Долохов, молча, с закрытыми глазами, лежал в санях и ни слова не отвечал на вопросы, которые ему делали; но, въехав в Москву, он вдруг очнулся и, с трудом приподняв голову, взял за руку сидевшего подле себя Ростова. Ростова поразило совершенно изменившееся и неожиданно восторженно нежное выражение лица Долохова.
– Ну, что? как ты чувствуешь себя? – спросил Ростов.
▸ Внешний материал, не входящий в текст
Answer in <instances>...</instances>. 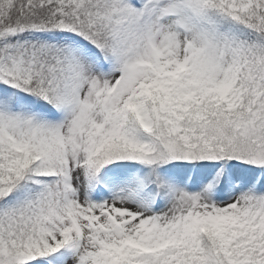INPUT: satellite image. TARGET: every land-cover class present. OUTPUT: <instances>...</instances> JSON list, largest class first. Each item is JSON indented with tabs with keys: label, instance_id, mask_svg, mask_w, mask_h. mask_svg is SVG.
I'll list each match as a JSON object with an SVG mask.
<instances>
[{
	"label": "snow or ice",
	"instance_id": "1",
	"mask_svg": "<svg viewBox=\"0 0 264 264\" xmlns=\"http://www.w3.org/2000/svg\"><path fill=\"white\" fill-rule=\"evenodd\" d=\"M0 264H264V0H0Z\"/></svg>",
	"mask_w": 264,
	"mask_h": 264
}]
</instances>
– Скверно! но не в том дело. Друг мой, – сказал Долохов прерывающимся голосом, – где мы? Мы в Москве, я знаю. Я ничего, но я убил ее, убил… Она не перенесет этого. Она не перенесет…
– Кто? – спросил Ростов.
– Мать моя. Моя мать, мой ангел, мой обожаемый ангел, мать, – и Долохов заплакал, сжимая руку Ростова. Когда он несколько успокоился, он объяснил Ростову, что живет с матерью, что ежели мать увидит его умирающим, она не перенесет этого. Он умолял Ростова ехать к ней и приготовить ее.
Ростов поехал вперед исполнять поручение, и к великому удивлению своему узнал, что Долохов, этот буян, бретёр Долохов жил в Москве с старушкой матерью и горбатой сестрой, и был самый нежный сын и брат.